JOHANNESBURG & TASHKENT, Dec 04 (IPS) – Lawmakers were reminded of the benefits of long-term planning and the benefits of evidence-based decision-making in policymaking while grappling with demographic trends, be they an aging population or one with significant growth in youth, like that of Uzbekistan.
The Chairperson of the Senate of the Oliy Majlis of the Republic of Uzbekistan outlined some of the key issues Uzbekistan faced, including improving and promoting programs for healthy living, creating inclusive and decent jobs, ensuring equal access to education for all, and continuing to reduce maternal and child mortality rates.
Legislators from Indonesia, Kyrgyzstan, Romania, Tajikistan, and Thailand attended the International Conference on Demographic Resilience in Uzbekistan with support from the Asian Forum of Parliamentarians on Population and Development (AFPPD). The discussions over the course of two days included discussions on demographic resilience, labor markets, education, and healthy aging.
“It is precisely through conferences such as this that AFPPD fosters dialogue and cooperation among legislators and provides a stage to bring together parliamentarians from across Asia, offering them an opportunity to collaborate and advocate for policies that promote sustainable development with emphasis on responsible and responsive demographic policies and a human rights-based approach to lawmaking,” Edcel C. Lagman, Acting Chairperson of the AFPPD, said in his opening address.
Lagman spoke of the significance of holding the conference in Uzbekistan.
“Central Asia is literally at the heart of the world. The Silk Road did not only aid in transporting goods and merchandise during ancient times; it was a key artery through which ideas and innovation flowed and reached far-flung corners of the world and thus influenced the rise and fall of empires and the growth of civilizations,” Lagman said.
“Central Asia is still one of the most multi-cultural regions worldwide, even as its current demographic profile is considered by the Eurasian Research Institute to be “very favorable for economic growth within the next three decades.” We all have much to learn from this diverse and dynamic region, particularly from our member nations, Kazakhstan, Kyrgyzstan, and Tajikistan.”
Zulaykho Makhkamova, Deputy Prime Minister of the Republic of Uzbekistan, expanded on a national programme running since 2022 on women’s empowerment, including offering economic, business, and job opportunities.
“We are reaching out to our girls in the remotest areas of Uzbekistan and offering them access to better education … to promote and encourage demographic resilience.”
Makhkamova told the conference that the country was also cooperating with the WHO and implementing best medical practices.
She stressed the importance of evidence-based planning, and with the UNFPA’s assistance, the country took a proactive stance.
“We know that our population is growing very quickly,” and therefore, social and economic indicators were crucial to understanding the dynamics of the country.
The country’s president had taken a clear stance on mother and child protection, gender equality support, and the expansion of economic opportunities for women, she noted.
Planning for healthy aging and a dignified death started before birth when parents planned their pregnancy and continued with proper care and nutrition in infancy, education and training in youth, quality work in adulthood, and care for the aging population, said Dr Jetn Sirathranont, member of the Senate of Thailand and AFPPD Secretary-General.

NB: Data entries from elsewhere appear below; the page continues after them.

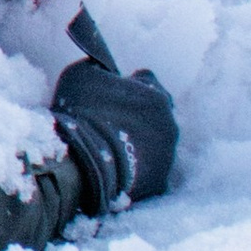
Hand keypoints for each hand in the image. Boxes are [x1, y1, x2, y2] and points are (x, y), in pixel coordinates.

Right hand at [53, 56, 177, 212]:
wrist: (82, 163)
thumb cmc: (81, 114)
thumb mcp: (82, 74)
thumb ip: (100, 68)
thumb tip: (103, 69)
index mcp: (154, 95)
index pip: (148, 81)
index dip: (130, 84)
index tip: (114, 92)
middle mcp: (169, 123)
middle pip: (157, 113)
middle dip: (139, 114)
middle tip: (114, 121)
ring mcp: (167, 155)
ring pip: (156, 142)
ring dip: (139, 142)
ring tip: (111, 148)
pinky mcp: (159, 181)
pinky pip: (150, 171)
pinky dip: (136, 169)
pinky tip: (116, 168)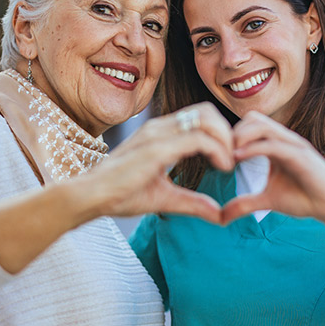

Dr Yongjie Yon, Technical Officer on Ageing and Health, WHO Regional Office for Europe, who moderated a session on the Decade of Healthy and Active Longevity in Uzbekistan, put it succinctly: “We are living longer than ever before. This is the cause for greater celebration and is a testament to our public health system.”
Elmira Basitkhanova, Deputy Minister of Health of the Republic of Uzbekistan, spoke about health initiatives in Uzbekistan, including conducting preventive medical examinations for 4.6 million people 55 years of age and older and promoting healthier lifestyles. This is just one of several interventions.
Delegates were reminded by Lisa Warth, Chief of the Population Unit, United Nations Economic Commission for Europe (UNECE), that “there are 11 million older people living in Uzbekistan today. In 2070, this will be 5 million more… And these are the very young youth students today that we’re investing in their education. So it’s really about starting to lay the foundation for their healthy aging.”
The key to this was health, but also a “crosscutting inter-departmental approach looking at education, employment, urban planning, intergenerational relations, and gender relations” when it comes to policymaking.
During their presentations, the representatives of Indonesia, Sri Wulan Jasmin, shared his country’s experience in addressing demographic resilience, and Surayyo Dustmurodzoda from Tajikistan shared their views on youth and labor policy, while both made specific recommendations for Uzbekistan.
“AFPPD will continue delegating members and contributing to similar regional and global events in the future with the platform provided for parliamentarians and policymakers to share knowledge, experiences, and best practices,” said Dr Usmonov Farrukh, interim Executive Director of AFPPD.